#### Exercise data:
★ ★ ★ ★ ★

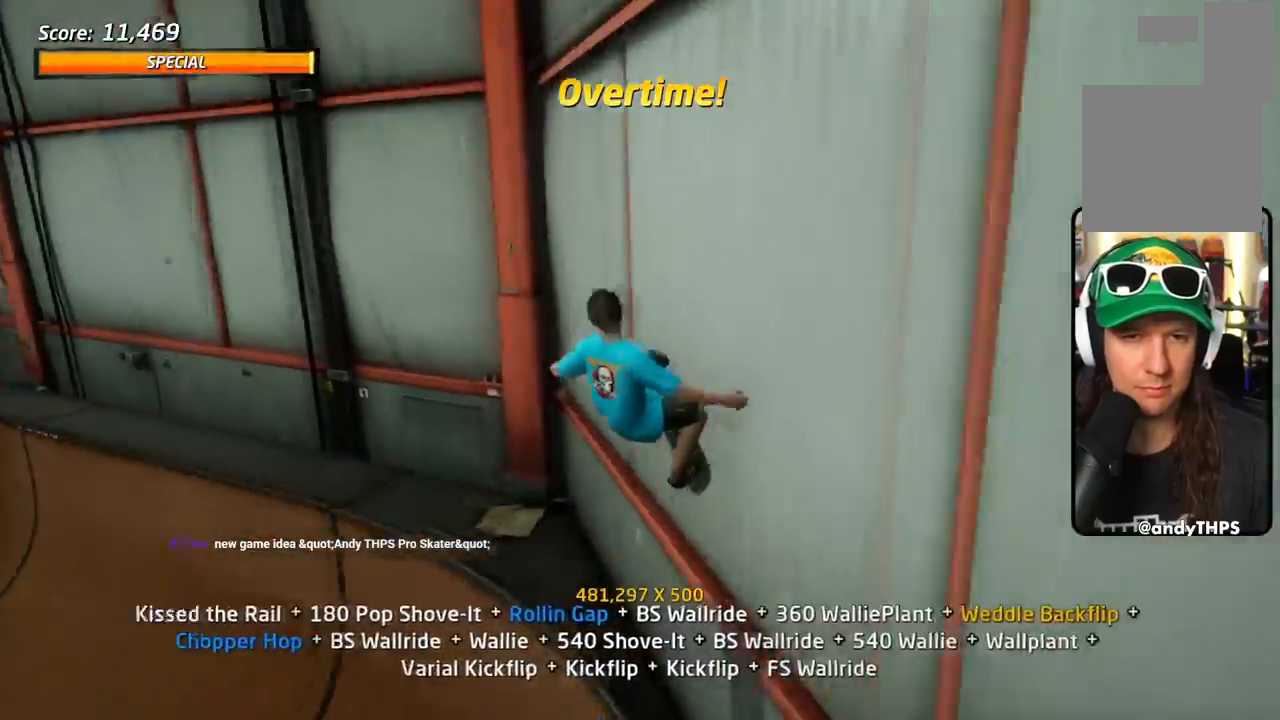
{"buttons": ["R1", "DPAD_UP", "DPAD_RIGHT"], "events": [[150, "CROSS", "down"], [150, "TRIANGLE", "up"], [234, "DPAD_DOWN", "up"], [300, "DPAD_UP", "down"], [334, "DPAD_RIGHT", "down"], [350, "R1", "down"], [367, "SQUARE", "down"], [401, "CROSS", "up"], [484, "SQUARE", "up"]]}
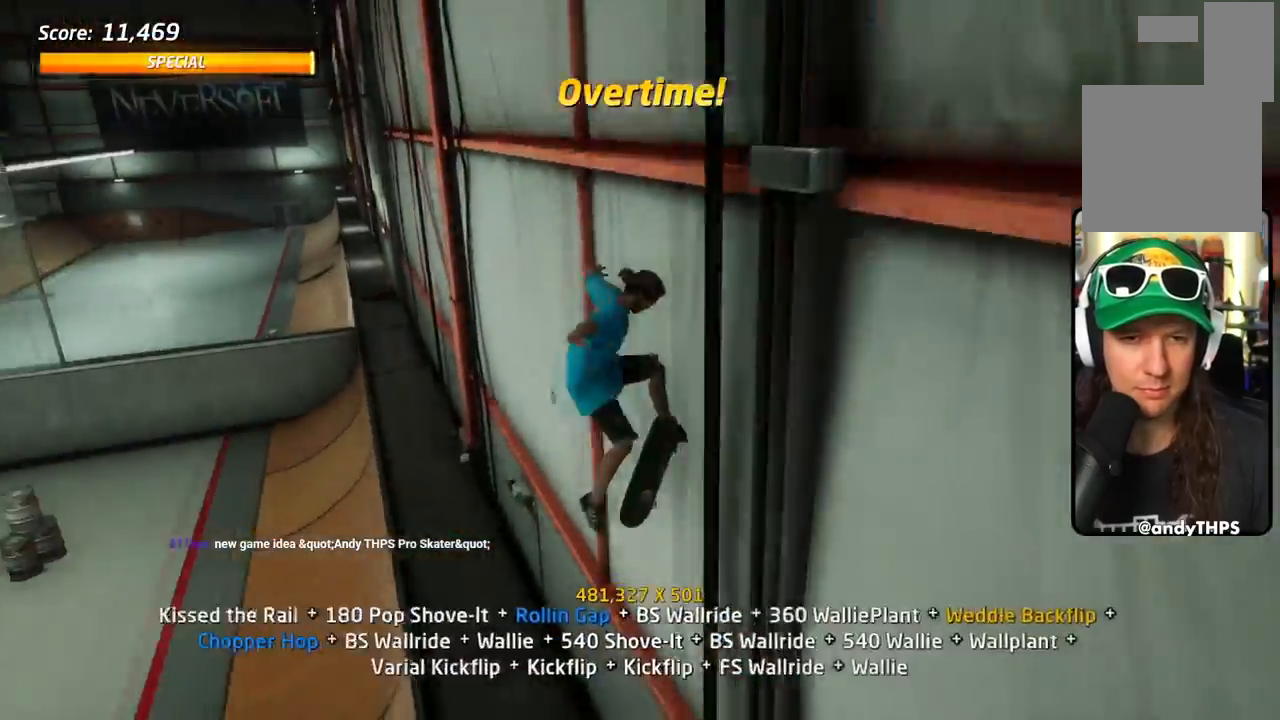
{"buttons": ["SQUARE", "R1", "DPAD_UP"], "events": [[16, "DPAD_RIGHT", "up"], [33, "SQUARE", "down"], [233, "DPAD_UP", "up"], [233, "SQUARE", "up"], [267, "DPAD_RIGHT", "down"], [317, "SQUARE", "down"], [400, "DPAD_RIGHT", "up"], [483, "DPAD_UP", "down"]]}
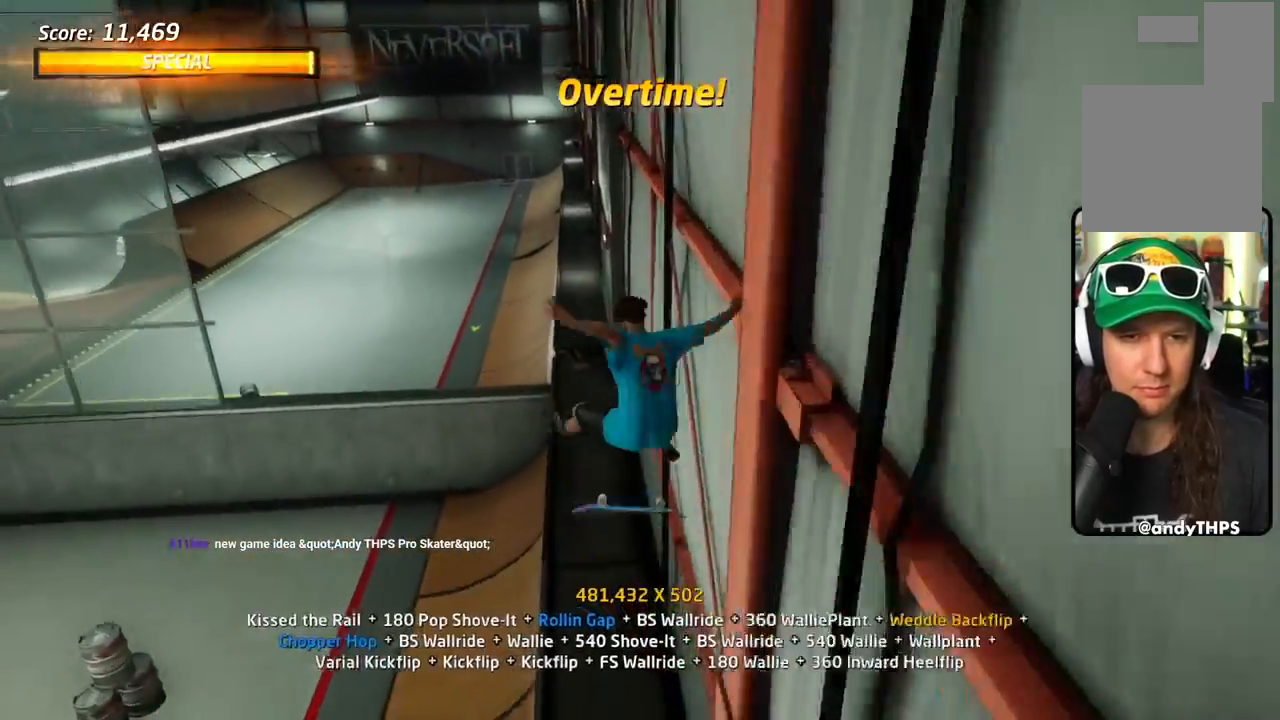
{"buttons": ["SQUARE", "R1", "DPAD_UP"]}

★ ★ ★ ★ ★

#### About this task:
Exactly as given, transcribe every line of the data, but not its images.

#### Answer to this task:
{"buttons": ["R1", "DPAD_UP", "DPAD_RIGHT"], "events": [[150, "CROSS", "down"], [150, "TRIANGLE", "up"], [234, "DPAD_DOWN", "up"], [300, "DPAD_UP", "down"], [334, "DPAD_RIGHT", "down"], [350, "R1", "down"], [367, "SQUARE", "down"], [401, "CROSS", "up"], [484, "SQUARE", "up"]]}
{"buttons": ["SQUARE", "R1", "DPAD_UP"], "events": [[16, "DPAD_RIGHT", "up"], [33, "SQUARE", "down"], [233, "DPAD_UP", "up"], [233, "SQUARE", "up"], [267, "DPAD_RIGHT", "down"], [317, "SQUARE", "down"], [400, "DPAD_RIGHT", "up"], [483, "DPAD_UP", "down"]]}
{"buttons": ["SQUARE", "R1", "DPAD_UP"]}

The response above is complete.